▸ OBJECTIF: Dans le texte sur Lombard Street, réécrivez sous forme de liste le paragraphe qui commence par « Mais bien que ces prêts accidentels », en conservant ses faits principaux.

▸ DOCUMENT:
Mais bien que ces prêts accidentels à de nouvelles entreprises ou à des puissances étrangères soient l'exemple le plus frappant du pouvoir de Lombard Street, ils ne constituent certes pas l'emploi le plus remarquable ou le plus important de ce pouvoir. Le commerce anglais se fait au moyen de capitaux empruntés, et cela dans des proportions telles que bien peu d'étrangers peuvent se l’imaginer et dont nos ancêtres n'auraient eu aucune idée. Il a surgi, dans toutes les parties de l'Angleterre, une foule de petits commerçants qui escomptent les quantités considérables de papier, et qui, au moyen de ce capital emprunté, circonviennent et terrassent le vieux capitaliste, en admettant même qu'ils ne parviennent à le chasser. Le nouveau commerçant a évidemment d'immenses avantages pour soutenir la lutte. Admettons qu'un négociant ait un capital à lui, capital de 1 250 000 francs ; .pour que ce capital lui rapporte 10 pour 100, il lui faut faire 125 000 francs de bénéfices annuels, et il doit vendre ses marchandises en conséquence ; si un autre marchand, au contraire, n'a que 250 000 francs à lui et qu'au moyen de l'escompte il emprunte un million (et ce n'est pas là un cas extraordinaire dans notre commerce moderne), il se trouve à la tête d'un capital semblable de 1 250 000 fr. et peut vendre à beaucoup meilleur marché. S'il a emprunté au taux de 5 pour 100, il devra, chaque année, payer 50 000 francs d'intérêts ; et si comme le vieux commerçant, il réalise 125 000 francs de profits par an, il lui restera encore, après avoir déduit les intérêts qu'il doit, une somme annuelle de 7 5000 francs, c'est-à-dire que son capital de 250 000 francs lui rapportera 30 pour 100. La plupart des négociants se contentent de beaucoup moins que ce revenu de 30 pour 100, il pourra donc, s'il le veut, abandonner une partie de ce profit, abaisser le prix de ses marchandises et chasser ainsi du marché le commerçant qui n'est plus de son époque, c'est-à-dire celui qui travaille avec son propre capital. La certitude de pouvoir se procurer de l'argent en escomptant du papier ou autrement, et cela à un taux d'intérêts modéré, fait que, dans le commerce anglais moderne, il y a une sorte de prime à travailler avec un capital d'emprunt et une sorte de défaveur constante à se borner uniquement à son propre capital, ou à s'appuyer principalement sur lui.

▸ DONNÉES AFFICHÉES:
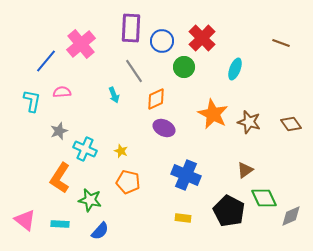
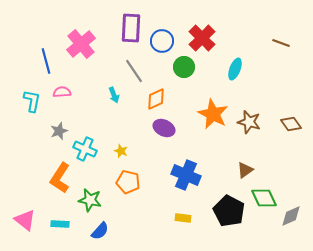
blue line: rotated 55 degrees counterclockwise
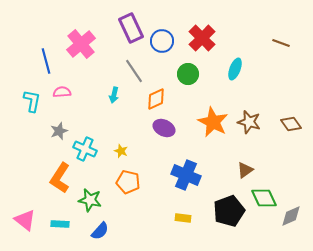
purple rectangle: rotated 28 degrees counterclockwise
green circle: moved 4 px right, 7 px down
cyan arrow: rotated 35 degrees clockwise
orange star: moved 8 px down
black pentagon: rotated 24 degrees clockwise
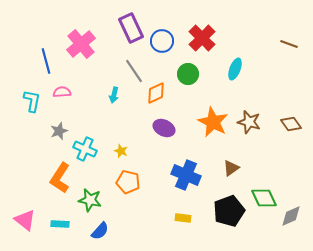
brown line: moved 8 px right, 1 px down
orange diamond: moved 6 px up
brown triangle: moved 14 px left, 2 px up
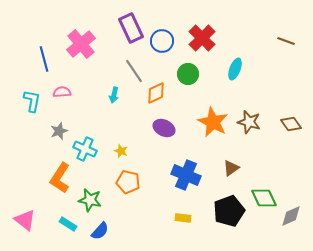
brown line: moved 3 px left, 3 px up
blue line: moved 2 px left, 2 px up
cyan rectangle: moved 8 px right; rotated 30 degrees clockwise
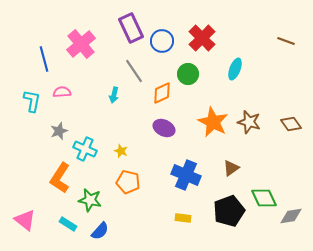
orange diamond: moved 6 px right
gray diamond: rotated 15 degrees clockwise
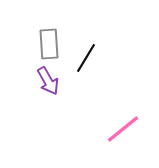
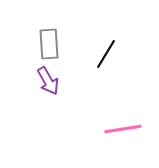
black line: moved 20 px right, 4 px up
pink line: rotated 30 degrees clockwise
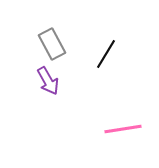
gray rectangle: moved 3 px right; rotated 24 degrees counterclockwise
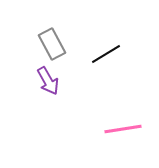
black line: rotated 28 degrees clockwise
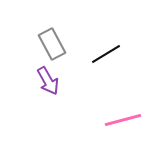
pink line: moved 9 px up; rotated 6 degrees counterclockwise
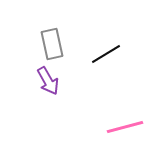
gray rectangle: rotated 16 degrees clockwise
pink line: moved 2 px right, 7 px down
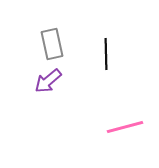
black line: rotated 60 degrees counterclockwise
purple arrow: rotated 80 degrees clockwise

▸ TÂCHE ACCOMPLIE:
- Les prêts occasionnels à de nouvelles entreprises ou à des puissances étrangères sont l'exemple le plus frappant du pouvoir de Lombard Street. Ils n'en sont pourtant pas l'emploi le plus important.
- Le commerce anglais fonctionne avec des capitaux empruntés dans des proportions que peu d'étrangers imaginent et dont les ancêtres n'avaient aucune idée.
- Partout en Angleterre, de petits commerçants escomptent de grandes quantités de papier. Grâce à ce capital emprunté, ils circonviennent et terrassent le vieux capitaliste.
- Exemple : un négociant qui possède 1 250 000 francs doit réaliser 125 000 francs de bénéfices par an pour en tirer 10 pour 100. Un marchand qui n'a que 250 000 francs à lui et emprunte un million par l'escompte dispose du même capital et peut vendre beaucoup moins cher.
- S'il a emprunté à 5 pour 100, il paie 50 000 francs d'intérêts par an. Avec les mêmes 125 000 francs de profits, son capital de 250 000 francs lui rapporte 30 pour 100.
- La plupart des négociants se contentent de beaucoup moins. Il peut donc baisser ses prix et chasser du marché celui qui travaille avec son propre capital.
- La certitude d'obtenir de l'argent à un taux modéré crée une sorte de prime au capital d'emprunt. Elle entraîne aussi une défaveur constante pour qui s'en tient à son propre capital.